- [Written task]: Arrange every line of text in the records below as a numbered list, omitting blank lines and leaving out the pictures.

- [Exercise materials]:
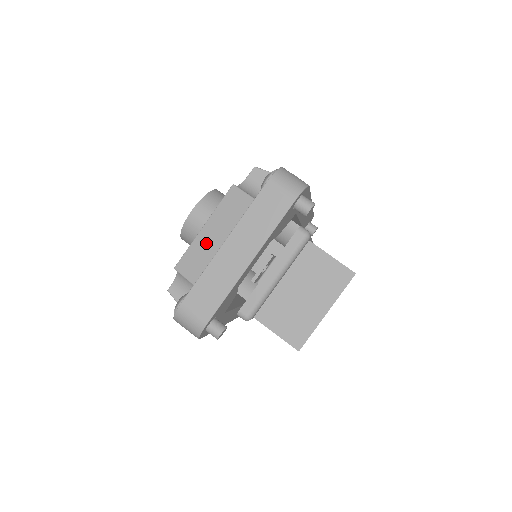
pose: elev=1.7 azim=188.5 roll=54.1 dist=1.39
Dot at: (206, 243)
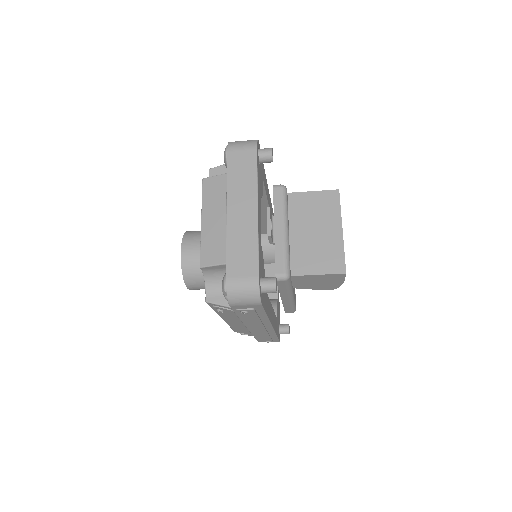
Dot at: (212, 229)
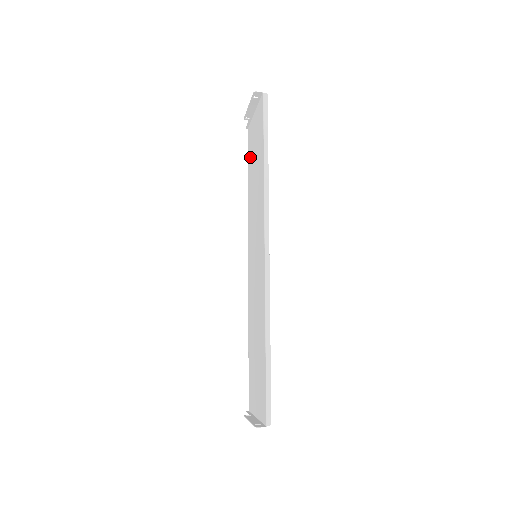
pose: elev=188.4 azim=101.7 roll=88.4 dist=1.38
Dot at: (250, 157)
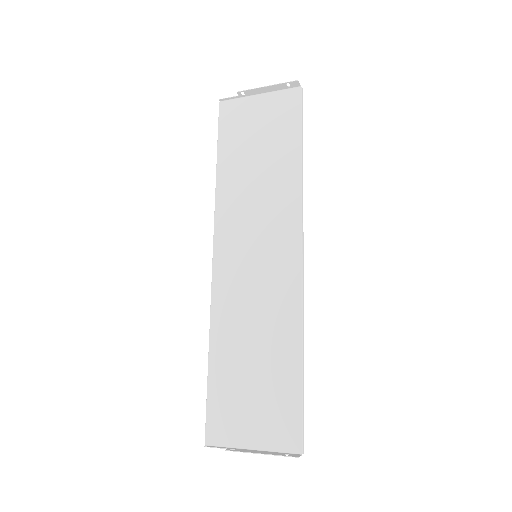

- [Complete response]:
1. pose: elev=1.7 azim=188.5 roll=54.1 dist=1.39
2. Dot at: (206, 243)
3. Dot at: (212, 229)
4. pose: elev=188.4 azim=101.7 roll=88.4 dist=1.38
5. Dot at: (250, 157)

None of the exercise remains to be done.